I was the opposite, always thinking that I would somehow figure out how to change my situation at some point. There were times when I made great progress and life seemed to be improving. Little did I realize that those would be the high points and not a road to something greater. So yes, it does surprise me that I wound up this way.
 

strawberrybrunette

Well-known member
Yeah, i always think "how did i end up like this"

When i was very young, i was very social and loved being in the spotlight - i was a proper little attention seeker. I took ballet classes and singing lessons, i auditioned for loads of stuff - nearly every year i was the lead role in my school's christmas play. But when i was about eight years old, things started to go downhill. I went from very social to shy, but only shy. When i went to secondary school, age eleven, i became worse. At thirteen years old, my social anxiety got so bad that i stopped going to school - that was probably my all time low point (hopefully it shall remain my all time low point)
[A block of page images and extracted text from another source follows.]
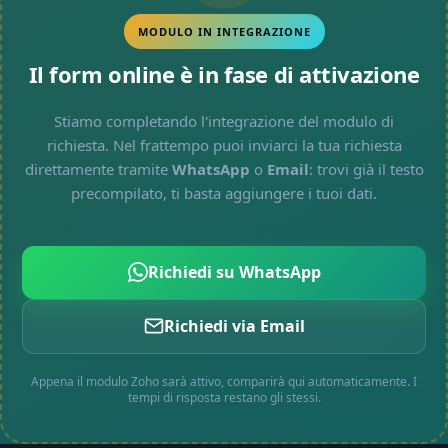
MODULO IN INTEGRAZIONE
Il form online è in fase di attivazione
Stiamo completando l'integrazione del modulo di
richiesta. Nel frattempo puoi inviarci la tua richiesta
direttamente tramite
WhatsApp
o
Email
: trovi già il testo
precompilato, ti basta aggiungere i tuoi dati.
Richiedi su WhatsApp
Richiedi via Email
Appena il modulo Zoho sarà attivo, comparirà qui automaticamente. I
tempi di risposta restano gli stessi.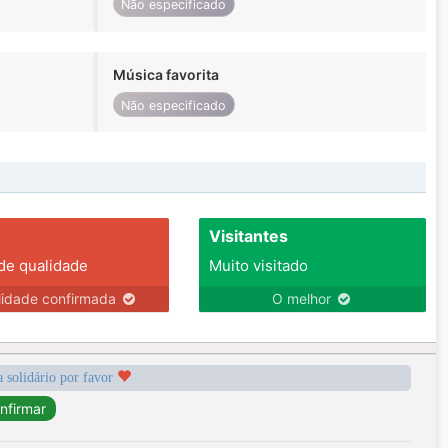
Não especificado
Música favorita
Não especificado
Visitantes
 de qualidade
Muito visitado
lidade confirmada
O melhor
a solidário por favor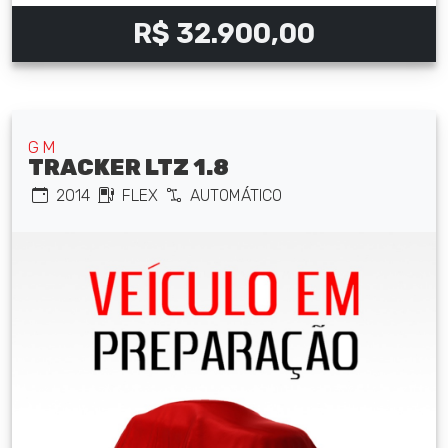
R$ 32.900,00
GM
TRACKER LTZ 1.8
2014
FLEX
AUTOMÁTICO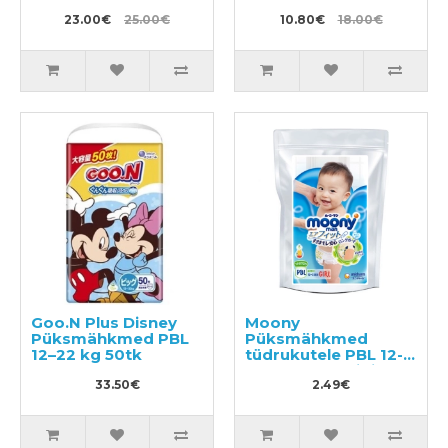
14kg 44tk
23.00€
25.00€
10.80€
18.00€
Goo.N Plus Disney
Moony
Püksmähkmed PBL
Püksmähkmed
12–22 kg 50tk
tüdrukutele PBL 12-
22kg tootenäidis 3tk
33.50€
2.49€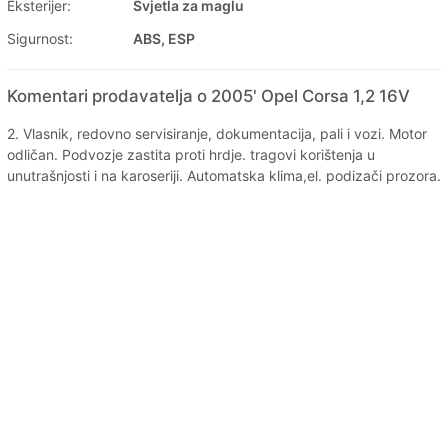
Eksterijer:
Svjetla za maglu
Sigurnost:
ABS, ESP
Komentari prodavatelja o 2005' Opel Corsa 1,2 16V
2. Vlasnik, redovno servisiranje, dokumentacija, pali i vozi. Motor
odličan. Podvozje zastita proti hrdje. tragovi korištenja u
unutrašnjosti i na karoseriji. Automatska klima,el. podizači prozora.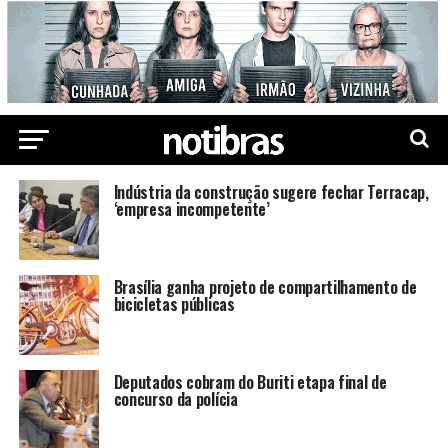
Indústria da construção sugere fechar Terracap,
‘empresa incompetente’
Brasília ganha projeto de compartilhamento de
bicicletas públicas
Deputados cobram do Buriti etapa final de
concurso da polícia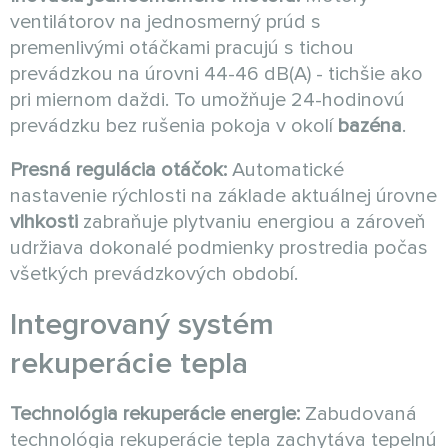
ventilátorov na jednosmerný prúd s
premenlivými otáčkami pracujú s tichou
prevádzkou na úrovni 44-46 dB(A) - tichšie ako
pri miernom daždi. To umožňuje 24-hodinovú
prevádzku bez rušenia pokoja v okolí
bazéna
.
Presná regulácia otáčok:
Automatické
nastavenie rýchlosti na základe aktuálnej úrovne
vlhkosti
zabraňuje plytvaniu energiou a zároveň
udržiava dokonalé podmienky prostredia počas
všetkých prevádzkových období.
Integrovaný systém
rekuperácie tepla
Technológia rekuperácie energie:
Zabudovaná
technológia rekuperácie tepla zachytáva tepelnú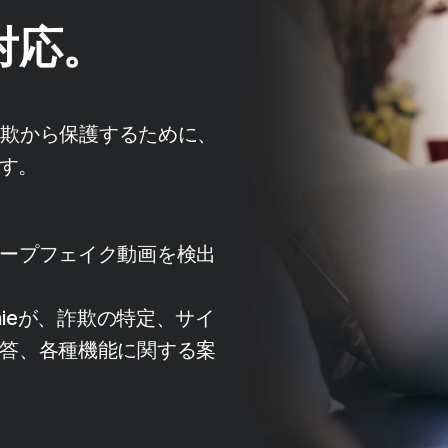
対応。
詐欺から保護するために、
ます。
ープフェイク動画を検出
nieが、詐欺の特定、サイ
答、各種機能に関する案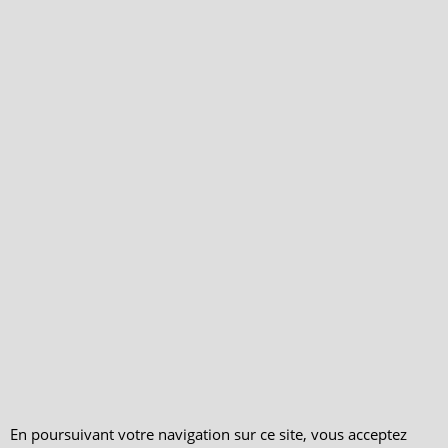
Qui sommes-nous ?
Livraison et retours
Le blog
Notre politique
environnementale
Ecrivez-nous
Mentions légales
Horaires d'Ouverture -
Peterandclo.com
Consultez les avis
vérifiés - Boutique
PeterandClo
Votre Commande
En poursuivant votre navigation sur ce site, vous acceptez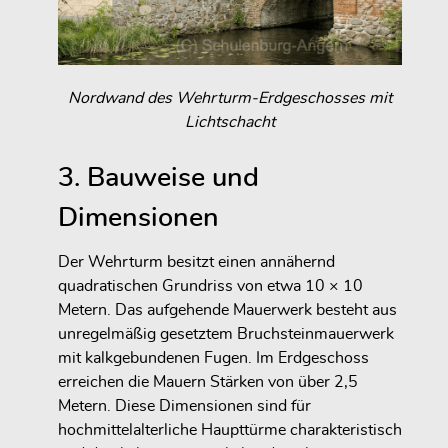
Nordwand des Wehrturm-Erdgeschosses mit
Lichtschacht
3. Bauweise und
Dimensionen
Der Wehrturm besitzt einen annähernd
quadratischen Grundriss von etwa 10 × 10
Metern. Das aufgehende Mauerwerk besteht aus
unregelmäßig gesetztem Bruchsteinmauerwerk
mit kalkgebundenen Fugen. Im Erdgeschoss
erreichen die Mauern Stärken von über 2,5
Metern. Diese Dimensionen sind für
hochmittelalterliche Haupttürme charakteristisch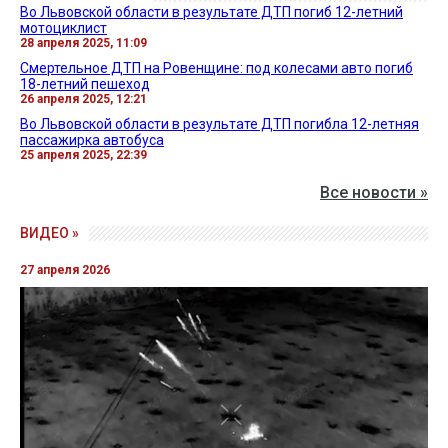
Во Львовской области в результате ДТП погиб 12-летний
мотоциклист
28 апреля 2025, 11:09
Смертельное ДТП на Ровенщине: под колесами авто погиб
18-летний пешеход
26 апреля 2025, 12:21
Во Львовской области в результате ДТП погибла 12-летняя
пассажирка автобуса
25 апреля 2025, 22:39
Все новости »
ВИДЕО »
27 апреля 2026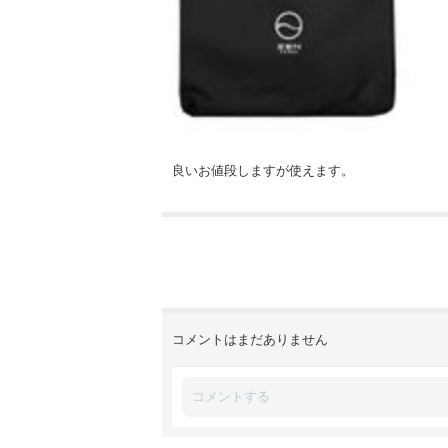
良いお値段しますが使えます。
コメントはまだありません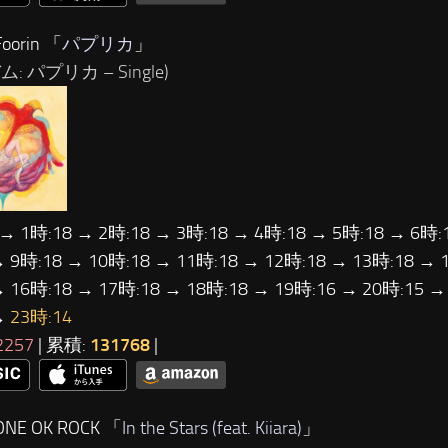
oorin 「
パプリカ
」
: パプリカ – Single)
 → 1時:18 → 2時:18 → 3時:18 → 4時:18 → 5時:18 → 6時:
→ 9時:18 → 10時:18 → 11時:18 → 12時:18 → 13時:18 → 
→ 16時:18 → 17時:18 → 18時:18 → 19時:16 → 20時:15 →
→
23時:14
2257
| 累積:
131768
|
NE OK ROCK 「
In the Stars (feat. Kiiara)
」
But i don't understand how i went from social to socially anxious in such a short space of time, without any stimulus. Its a question that's prevented me from sleeping many a night.
 

xtina_fan81

Well-known member
in relation to what SA has resulted in, im still trying to work out how ive ended up so shit.


as far as having SA, i think mine has just been a case of severe bad luck. since i went to secondary school loads of little things kept happening that made me really embarassed, and im quite sure i didnt happen to everyone or its just like "how you deal with it".
no-one else had things happen to them that happened to me. so bad luck is all i can think. and its still happening now. something will happen to me and people will say "thats just real bad luck". and sometimes its just like..well when is this bad luck going to end, or when am i going to have some good. when things have had an equal chance of going bad or good, its ALWAYS gone bad, and im waiting for the one time itll be a GOOD result.